BEGIN EXTRACTED MATERIAL
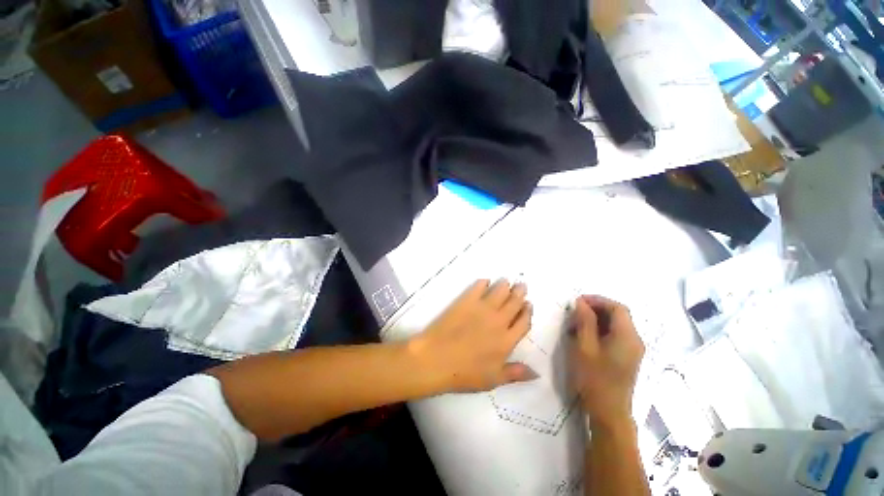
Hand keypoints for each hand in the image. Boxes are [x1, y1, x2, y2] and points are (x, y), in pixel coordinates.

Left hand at [408, 279, 535, 392]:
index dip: (528, 311)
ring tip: (506, 281)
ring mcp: (482, 308)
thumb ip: (515, 373)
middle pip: (514, 302)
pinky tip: (485, 282)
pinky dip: (484, 283)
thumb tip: (537, 372)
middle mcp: (498, 321)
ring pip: (500, 291)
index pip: (524, 322)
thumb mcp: (493, 380)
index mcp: (507, 341)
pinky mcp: (466, 301)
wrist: (436, 359)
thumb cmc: (464, 373)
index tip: (529, 304)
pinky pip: (479, 287)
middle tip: (521, 285)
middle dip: (520, 293)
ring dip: (505, 285)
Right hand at [569, 295, 644, 428]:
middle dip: (596, 309)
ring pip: (616, 324)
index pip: (617, 307)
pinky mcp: (627, 357)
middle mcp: (635, 340)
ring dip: (596, 319)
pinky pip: (615, 335)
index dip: (597, 300)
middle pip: (618, 315)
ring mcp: (632, 350)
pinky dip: (600, 330)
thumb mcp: (584, 347)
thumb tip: (581, 302)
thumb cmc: (594, 378)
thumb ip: (584, 321)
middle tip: (574, 312)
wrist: (608, 412)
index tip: (577, 301)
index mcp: (627, 336)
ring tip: (575, 325)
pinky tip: (584, 336)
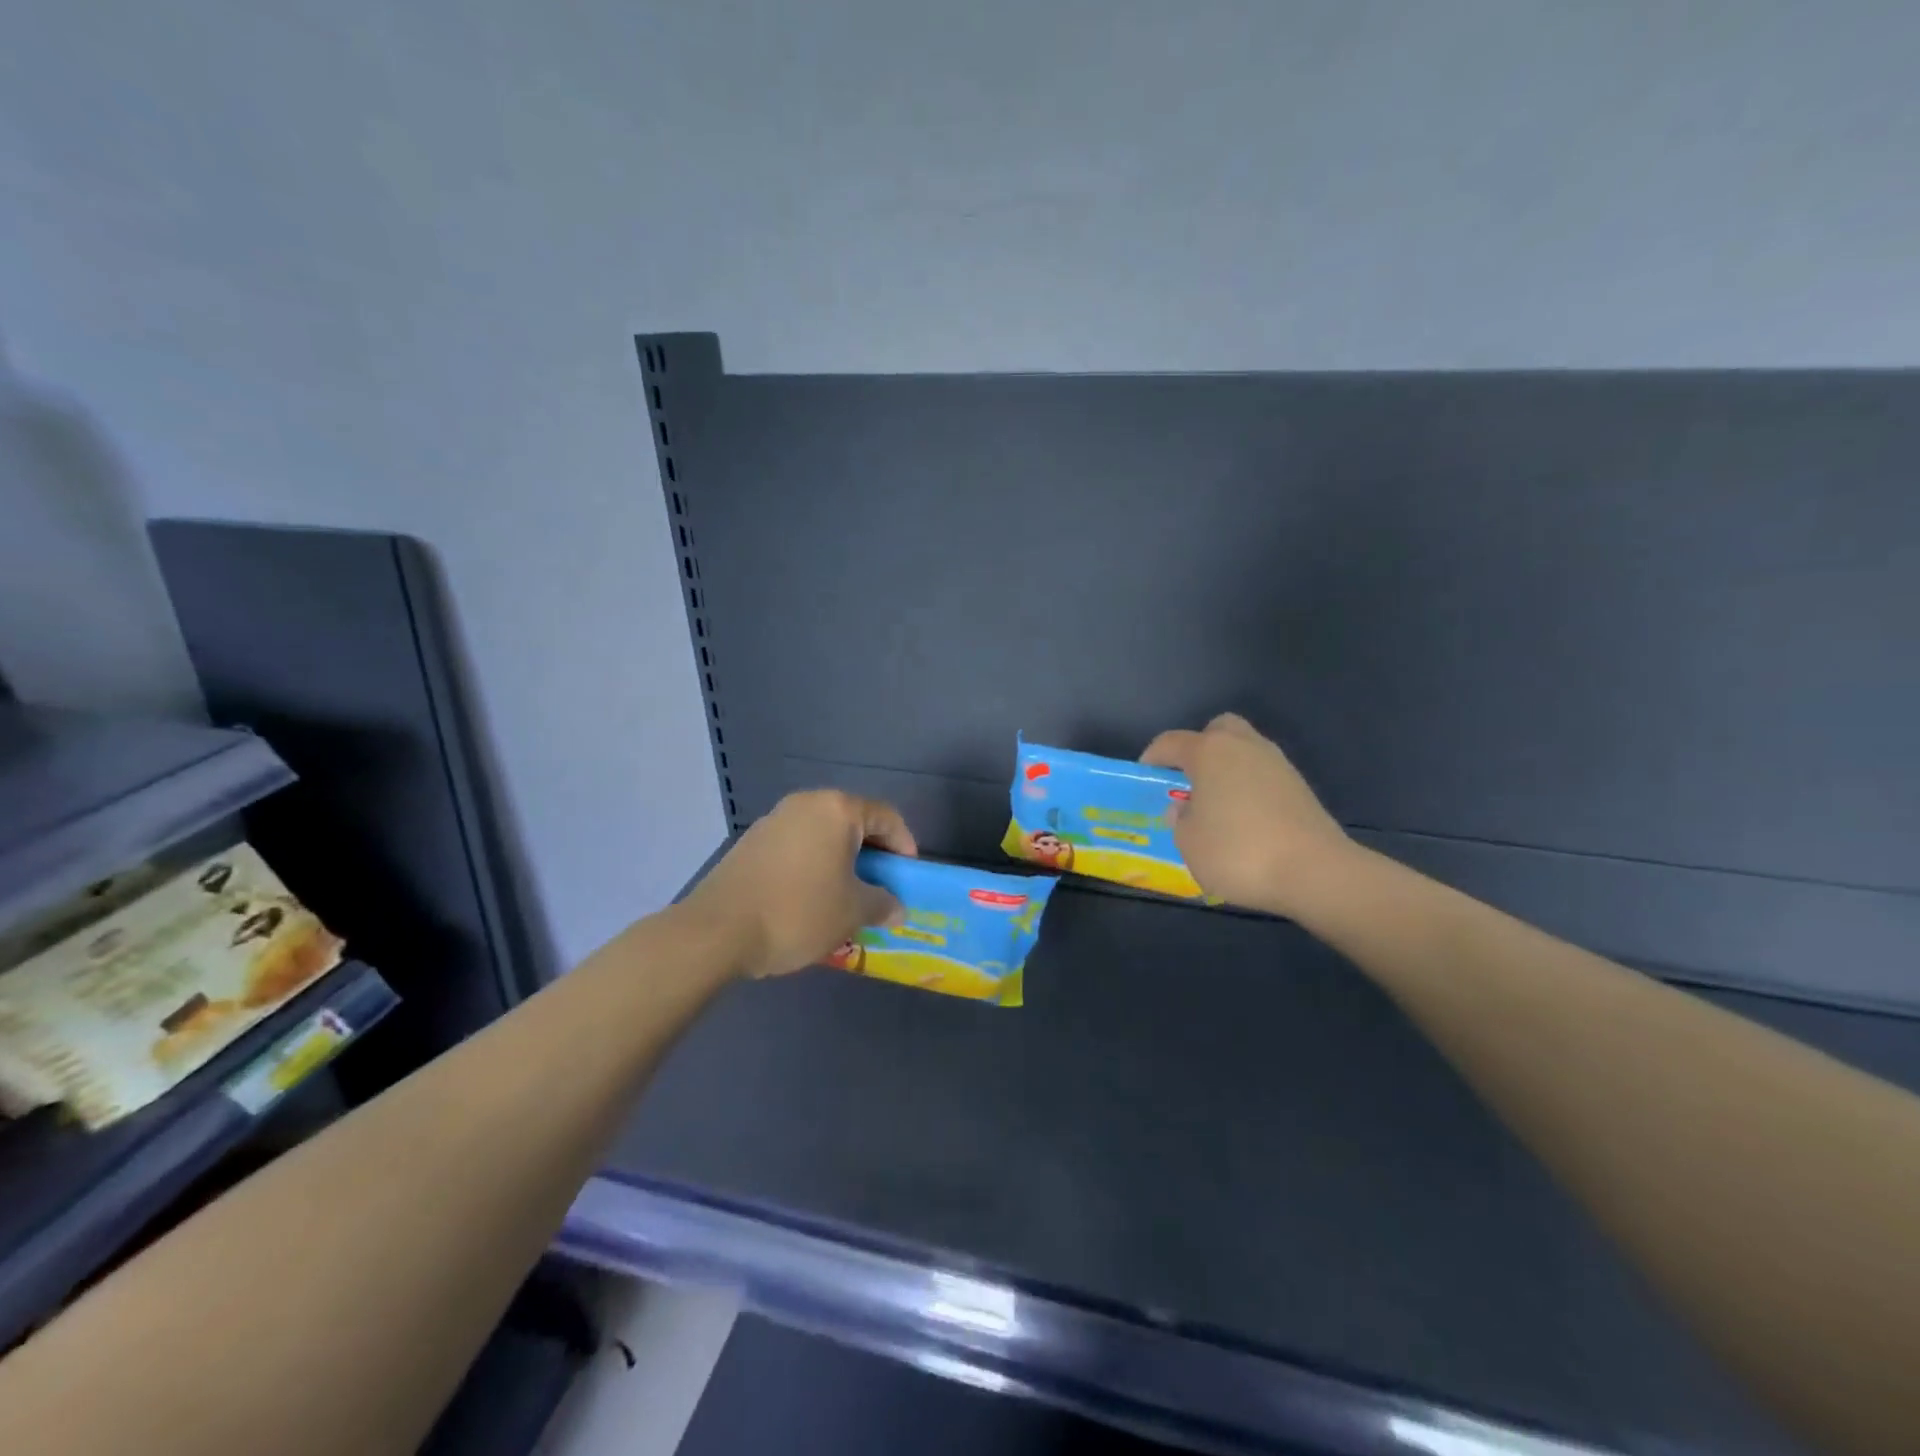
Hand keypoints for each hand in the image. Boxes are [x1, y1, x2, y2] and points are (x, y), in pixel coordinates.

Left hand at [683, 790, 916, 978]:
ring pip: (822, 835)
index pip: (885, 816)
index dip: (904, 845)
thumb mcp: (852, 912)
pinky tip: (810, 899)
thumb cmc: (798, 912)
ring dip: (841, 861)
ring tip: (847, 896)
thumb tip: (897, 908)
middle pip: (852, 822)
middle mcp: (805, 804)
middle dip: (872, 854)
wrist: (718, 931)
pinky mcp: (751, 843)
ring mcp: (774, 821)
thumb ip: (882, 904)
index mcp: (836, 810)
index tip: (908, 876)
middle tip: (881, 886)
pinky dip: (813, 865)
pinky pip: (796, 847)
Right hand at [1141, 713, 1354, 916]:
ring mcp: (1277, 764)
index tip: (1145, 774)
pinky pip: (1264, 775)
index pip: (1171, 742)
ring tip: (1216, 803)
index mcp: (1209, 752)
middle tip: (1188, 778)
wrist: (1315, 871)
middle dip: (1199, 747)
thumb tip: (1186, 809)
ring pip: (1244, 750)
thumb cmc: (1238, 852)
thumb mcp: (1189, 843)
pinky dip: (1250, 787)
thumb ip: (1180, 820)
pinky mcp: (1300, 786)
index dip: (1153, 756)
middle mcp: (1244, 747)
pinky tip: (1245, 818)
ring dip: (1227, 768)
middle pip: (1217, 730)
END EXTRACTED MATERIAL
=== YOUR GOAL ===
Could the lines above be copied out exactly, with no image carried over?

=== RESULT OF THE EXERCISE ===
Hand keypoints for each hand in the image. Boxes are [x1, y1, x2, y2] and points are (x, y), in pixel coordinates.

Left hand at [408, 279, 535, 392]:
index dip: (528, 311)
ring tip: (506, 281)
ring mcp: (482, 308)
thumb ip: (515, 373)
middle pip: (514, 302)
pinky tip: (485, 282)
pinky dip: (484, 283)
thumb tip: (537, 372)
middle mcp: (498, 321)
ring pip: (500, 291)
index pip: (524, 322)
thumb mcp: (493, 380)
index mcp: (507, 341)
pinky mcp: (466, 301)
wrist: (436, 359)
thumb cmc: (464, 373)
index tip: (529, 304)
pinky pip: (479, 287)
middle tip: (521, 285)
middle dip: (520, 293)
ring dip: (505, 285)
Right hand at [569, 295, 644, 428]:
middle dip: (596, 309)
ring pip: (616, 324)
index pip: (617, 307)
pinky mcp: (627, 357)
middle mcp: (635, 340)
ring dip: (596, 319)
pinky pip: (615, 335)
index dip: (597, 300)
middle pip: (618, 315)
ring mcp: (632, 350)
pinky dip: (600, 330)
thumb mcp: (584, 347)
thumb tip: (581, 302)
thumb cmc: (594, 378)
thumb ip: (584, 321)
middle tip: (574, 312)
wrist: (608, 412)
index tip: (577, 301)
index mcp: (627, 336)
ring tip: (575, 325)
pinky tip: (584, 336)
Hand keypoints for each hand in the image. Boxes are [x1, y1, x2, y2] and points are (x, y), in pixel coordinates.

Left hand at [683, 790, 916, 978]:
ring pip: (822, 835)
index pip: (885, 816)
index dip: (904, 845)
thumb mcp: (852, 912)
pinky tip: (810, 899)
thumb cmc: (798, 912)
ring dip: (841, 861)
ring tip: (847, 896)
thumb tip: (897, 908)
middle pip: (852, 822)
middle mcp: (805, 804)
middle dip: (872, 854)
wrist: (718, 931)
pinky mcp: (751, 843)
ring mcp: (774, 821)
thumb ip: (882, 904)
index mcp: (836, 810)
index tip: (908, 876)
middle tip: (881, 886)
pinky dip: (813, 865)
pinky pip: (796, 847)
Right hand at [1141, 713, 1354, 916]:
ring mcp: (1277, 764)
index tip: (1145, 774)
pinky pip: (1264, 775)
index pip: (1171, 742)
ring tip: (1216, 803)
index mcp: (1209, 752)
middle tip: (1188, 778)
wrist: (1315, 871)
middle dip: (1199, 747)
thumb tip: (1186, 809)
ring pip: (1244, 750)
thumb cmc: (1238, 852)
thumb mcp: (1189, 843)
pinky dip: (1250, 787)
thumb ip: (1180, 820)
pinky mcp: (1300, 786)
index dip: (1153, 756)
middle mcp: (1244, 747)
pinky tip: (1245, 818)
ring dip: (1227, 768)
middle pip: (1217, 730)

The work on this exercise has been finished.